When I saw Shlomi’s recent post which asked (in part) for blacklist support in MySQL, I started thinking about ways in which this could be done using the tools we have today. Here’s the example requirements Shlomi noted:
Speaking of whitelist, it would be great to have a host blacklist. If I wanted to grant access to ‘gromit’@’192.168.%’ except for ‘192.168.10.%’ — well, I would have to whitelist all the possible subnets. I can’t exclude a set of hosts.
I think that’s entirely possible without the overhead of whitelisting all possible subnets – let’s give it a go!

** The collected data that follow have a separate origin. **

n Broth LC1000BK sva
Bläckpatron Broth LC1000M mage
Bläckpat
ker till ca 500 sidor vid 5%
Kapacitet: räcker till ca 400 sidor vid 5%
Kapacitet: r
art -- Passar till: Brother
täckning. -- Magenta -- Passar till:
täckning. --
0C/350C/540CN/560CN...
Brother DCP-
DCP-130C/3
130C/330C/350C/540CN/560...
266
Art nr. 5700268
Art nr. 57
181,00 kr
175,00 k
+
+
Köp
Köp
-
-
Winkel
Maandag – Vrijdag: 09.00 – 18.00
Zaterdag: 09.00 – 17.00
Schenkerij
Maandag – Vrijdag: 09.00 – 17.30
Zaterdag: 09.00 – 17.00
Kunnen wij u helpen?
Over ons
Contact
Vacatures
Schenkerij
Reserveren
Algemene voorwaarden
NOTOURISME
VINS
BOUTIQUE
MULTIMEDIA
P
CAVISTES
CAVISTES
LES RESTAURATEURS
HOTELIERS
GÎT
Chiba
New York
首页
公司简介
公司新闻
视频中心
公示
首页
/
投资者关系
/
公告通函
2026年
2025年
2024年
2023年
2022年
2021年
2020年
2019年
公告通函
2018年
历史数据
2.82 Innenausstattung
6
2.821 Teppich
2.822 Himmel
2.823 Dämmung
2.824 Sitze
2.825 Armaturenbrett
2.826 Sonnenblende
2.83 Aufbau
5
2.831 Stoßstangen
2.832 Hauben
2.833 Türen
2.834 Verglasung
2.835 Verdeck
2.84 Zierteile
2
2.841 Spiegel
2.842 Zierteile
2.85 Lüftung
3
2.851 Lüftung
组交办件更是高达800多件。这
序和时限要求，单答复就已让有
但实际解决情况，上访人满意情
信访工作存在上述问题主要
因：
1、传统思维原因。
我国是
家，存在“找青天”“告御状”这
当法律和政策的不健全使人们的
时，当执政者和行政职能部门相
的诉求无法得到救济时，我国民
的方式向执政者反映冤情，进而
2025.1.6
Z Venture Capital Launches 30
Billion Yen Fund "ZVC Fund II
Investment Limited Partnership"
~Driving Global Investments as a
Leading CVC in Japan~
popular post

This solution will rely on the fact that the first step in authentication in MySQL is finding the most applicable host for the incoming connection. That’s caused all sorts of annoyances in the past with the anonymous user, where some unfortunate MySQL user creates a named account with a wildcard host, like ‘somebody’@’%’, and then proceeds to test locally, getting access denied because they are using a password that doesn’t match the ”@’localhost’ account that MySQL chose to use instead. We can leverage that behavior to implement a blacklist. First, we create the most generic user account:
CREATE USER 'gromit'@'192.168.%' IDENTIFIED BY 'password';
Now we can create a second user with 192.168.10.% as the host, and we’ll make sure they can’t log in. You can use something like my system_user_auth plugin, here, if you like, but there are other ways to make logins impossible:
CREATE USER 'gromit'@'192.168.10.%' IDENTIFIED WITH system_user_auth';
Now you can log in from any host on the 192.168.% subnet, except those hosts on 192.168.10.%. I admit it’s not the prettiest solution in the world, but it works with the MySQL tools we have today.